Il mio latino è decisamente – e temo ormai irreversibilmente – arrugginito, ma mi consente di comprendere, almeno per grandi linee, quanto posso leggere in quel testo di oltre quattrocento pagine, anche senza l’ausilio del mio fidato Castiglioni Mariotti, Il vocabolario della lingua latina, mancante all’inventario della mia biblioteca in esito a un remoto trasloco.

Sfogliando il venerando volume ecclesiastico, mi accorsi che, richiamando le deliberazioni del Concilio di Trento (1545-1563), non tutte le unioni matrimoniali seguivano il medesimo iter liturgico: si operava cioè una distinzione tra i matrimoni non consumati e quelli in cui il “fattaccio” era intervenuto prima della celebrazione delle nozze (Sponsus et sponsa ante consumatiònem Matrimonii peccata confessi). Questi ultimi dovevano sottoporsi a una speciale benedizione prima delle nozze, impartita loro dal parroco dopo una messa celebrata in giornate non festive (la messa difatti nisi celebranda erit de Dominica). In segno di contrizione, poi, i nubendi erano obbligati a seguire l’intera messa stando in ginocchio (Missam genibus flexis audiunt), prima che l’officiante, spogliatosi dei paramenti sacri (deposita planeta et manipulo) impartisse loro l’agognata benedizione. Insomma, praticamente si trattava di una pubblica gogna, inflitta ai “peccator carnali”, ancorché disponibili alla celebrazione di un matrimonio riparatore.
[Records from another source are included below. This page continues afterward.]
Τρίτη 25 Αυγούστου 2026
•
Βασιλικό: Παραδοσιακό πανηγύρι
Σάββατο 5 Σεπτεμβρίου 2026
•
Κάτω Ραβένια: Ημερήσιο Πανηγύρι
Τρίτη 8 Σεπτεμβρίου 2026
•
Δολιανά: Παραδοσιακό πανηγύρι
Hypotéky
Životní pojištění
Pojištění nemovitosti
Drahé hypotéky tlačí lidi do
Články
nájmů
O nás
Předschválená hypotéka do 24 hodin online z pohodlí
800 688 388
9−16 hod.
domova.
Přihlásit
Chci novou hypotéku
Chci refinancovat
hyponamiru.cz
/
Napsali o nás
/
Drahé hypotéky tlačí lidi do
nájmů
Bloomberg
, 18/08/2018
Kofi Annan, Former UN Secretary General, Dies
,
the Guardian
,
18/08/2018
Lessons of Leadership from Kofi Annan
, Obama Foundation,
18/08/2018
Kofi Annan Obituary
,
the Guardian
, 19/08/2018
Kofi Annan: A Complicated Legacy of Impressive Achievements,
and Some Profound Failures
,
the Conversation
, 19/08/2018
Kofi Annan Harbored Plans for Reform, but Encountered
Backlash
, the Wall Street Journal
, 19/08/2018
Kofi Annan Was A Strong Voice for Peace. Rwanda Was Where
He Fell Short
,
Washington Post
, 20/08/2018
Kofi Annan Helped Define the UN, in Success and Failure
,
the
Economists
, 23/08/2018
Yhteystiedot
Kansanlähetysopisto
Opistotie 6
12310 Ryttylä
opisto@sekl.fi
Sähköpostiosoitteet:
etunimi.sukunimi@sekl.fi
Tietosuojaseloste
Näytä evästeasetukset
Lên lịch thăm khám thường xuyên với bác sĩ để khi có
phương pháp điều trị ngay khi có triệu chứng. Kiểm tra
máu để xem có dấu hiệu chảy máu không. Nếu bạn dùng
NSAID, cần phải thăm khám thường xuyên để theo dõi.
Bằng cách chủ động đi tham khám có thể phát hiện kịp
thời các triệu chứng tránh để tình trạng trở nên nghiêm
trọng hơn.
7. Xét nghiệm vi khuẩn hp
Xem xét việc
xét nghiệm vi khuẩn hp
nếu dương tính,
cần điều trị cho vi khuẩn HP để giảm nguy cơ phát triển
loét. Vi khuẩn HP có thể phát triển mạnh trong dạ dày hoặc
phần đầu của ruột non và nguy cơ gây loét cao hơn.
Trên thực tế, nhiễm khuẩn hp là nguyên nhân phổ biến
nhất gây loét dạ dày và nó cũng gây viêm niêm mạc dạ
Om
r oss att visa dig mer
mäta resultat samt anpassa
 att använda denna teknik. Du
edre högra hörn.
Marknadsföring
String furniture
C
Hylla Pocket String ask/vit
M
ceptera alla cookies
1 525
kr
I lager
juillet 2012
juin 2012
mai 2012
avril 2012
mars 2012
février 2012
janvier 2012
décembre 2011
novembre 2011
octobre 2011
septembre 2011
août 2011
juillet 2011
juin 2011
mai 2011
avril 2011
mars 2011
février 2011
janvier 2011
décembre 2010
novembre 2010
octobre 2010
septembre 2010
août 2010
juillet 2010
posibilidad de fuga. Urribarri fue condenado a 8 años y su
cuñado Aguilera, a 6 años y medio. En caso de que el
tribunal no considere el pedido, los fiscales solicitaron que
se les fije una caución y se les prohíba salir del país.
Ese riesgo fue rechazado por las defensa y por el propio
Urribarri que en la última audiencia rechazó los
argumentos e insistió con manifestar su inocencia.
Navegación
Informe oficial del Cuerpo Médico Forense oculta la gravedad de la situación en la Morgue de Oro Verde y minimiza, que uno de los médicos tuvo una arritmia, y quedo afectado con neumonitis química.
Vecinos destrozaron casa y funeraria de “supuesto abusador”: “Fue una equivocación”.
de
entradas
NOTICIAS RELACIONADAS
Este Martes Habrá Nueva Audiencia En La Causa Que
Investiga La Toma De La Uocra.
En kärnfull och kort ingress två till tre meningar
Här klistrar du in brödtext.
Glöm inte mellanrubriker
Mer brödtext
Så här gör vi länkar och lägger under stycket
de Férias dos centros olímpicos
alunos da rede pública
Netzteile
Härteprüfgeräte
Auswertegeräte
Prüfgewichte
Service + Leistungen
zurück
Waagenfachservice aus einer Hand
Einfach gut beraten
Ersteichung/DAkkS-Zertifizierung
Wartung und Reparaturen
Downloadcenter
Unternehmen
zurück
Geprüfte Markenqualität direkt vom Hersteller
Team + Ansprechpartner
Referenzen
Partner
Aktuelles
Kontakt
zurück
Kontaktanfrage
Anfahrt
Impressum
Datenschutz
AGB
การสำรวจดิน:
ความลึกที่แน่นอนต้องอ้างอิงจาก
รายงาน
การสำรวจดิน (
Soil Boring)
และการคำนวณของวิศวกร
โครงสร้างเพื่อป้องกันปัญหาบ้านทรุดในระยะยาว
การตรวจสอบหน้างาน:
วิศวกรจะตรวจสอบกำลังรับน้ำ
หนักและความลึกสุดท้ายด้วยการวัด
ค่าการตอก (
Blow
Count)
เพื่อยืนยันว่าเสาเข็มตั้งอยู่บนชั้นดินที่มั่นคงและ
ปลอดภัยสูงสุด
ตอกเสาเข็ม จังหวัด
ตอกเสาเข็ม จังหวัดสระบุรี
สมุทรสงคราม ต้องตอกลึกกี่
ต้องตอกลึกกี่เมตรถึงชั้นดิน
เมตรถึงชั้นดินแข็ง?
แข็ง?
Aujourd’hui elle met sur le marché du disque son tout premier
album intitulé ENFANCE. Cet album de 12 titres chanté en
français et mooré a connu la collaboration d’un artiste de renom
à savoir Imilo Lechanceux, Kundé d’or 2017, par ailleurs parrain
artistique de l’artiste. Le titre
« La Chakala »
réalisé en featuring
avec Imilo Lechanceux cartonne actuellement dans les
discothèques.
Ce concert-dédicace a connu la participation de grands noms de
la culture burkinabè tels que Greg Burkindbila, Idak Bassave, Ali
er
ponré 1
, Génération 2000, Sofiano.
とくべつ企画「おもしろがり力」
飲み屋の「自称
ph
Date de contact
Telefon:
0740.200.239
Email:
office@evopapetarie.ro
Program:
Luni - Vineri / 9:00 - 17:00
Oggi, nell’Anno santo della Misericordia, nemmeno i più incalliti lefebvriani auspicherebbero una liturgia del genere, anche perché dal Concilio tridentino sono passati più secoli e procedure così discriminanti non sono più ammissibili.

Chi la pensa diversamente è un gruppetto di amministratori locali, in prevalenza leghisti o comunque aderenti ad altre formazioni di destra, che mal si adatta a rispettare la legge che regola le unioni civili. Il loro dissenso rispetto a quella legge dello stato s’è concretato in un primo tempo reclamando un inesistente diritto all’obiezione di coscienza da parte dei sindaci che non intendono trascrivere l’atto, poi sbizzarrendosi in alcune altre trovate. Tra questi amministratori (ahimè) anche quelli della nuova Giunta comunale di Trieste, sollecitamente pronti a stabilire per le coppie omosessuali che intendono regolare la loro unione come consentito dalla legge cosiddetta Cirinnà una serie di norme regolamentari che limitano all’orario di ufficio la possibilità di celebrare l’unione, escludendo quindi il fine settimana, invece concesso alle coppie formate da persone di sesso diverso (nisi celebranda erit de Dominica, ricordate?), e relegando la registrazione dell’atto a una sala diversa da quella dove vengono celebrati i matrimoni. Non è necessario, pare, che le coppie omosessuali seguano la formalizzazione dell’atto in ginocchio, ma ciò non cancella la volontà segregazionista dei sunnominati amministratori.

Tali prescrizioni seguono altri discutibili assilli della Giunta, che tra i suoi primi provvedimenti ha regolamentato, o ha in animo di farlo, questioni surreali quali quella relativa al “burkino” indossato da qualche ragazza mussulmana che intende bagnarsi in uno stabilimento comunale indossando tale indumento, oppure l’allontanamento dai parcheggi delle rive di alcuni giovani di colore che raggranellano qualche soldo segnalando agli automobilisti, senza pretendere nulla in cambio, i posti disponibili.

Non avremmo mai pensato che fossero queste le priorità più urgenti di questa città, né che si andasse a cercare nel citato Rituale Sacramentorum la fonte d’ispirazione per una prassi amministrativa che la proietti con decisione nel secolo ventunesimo.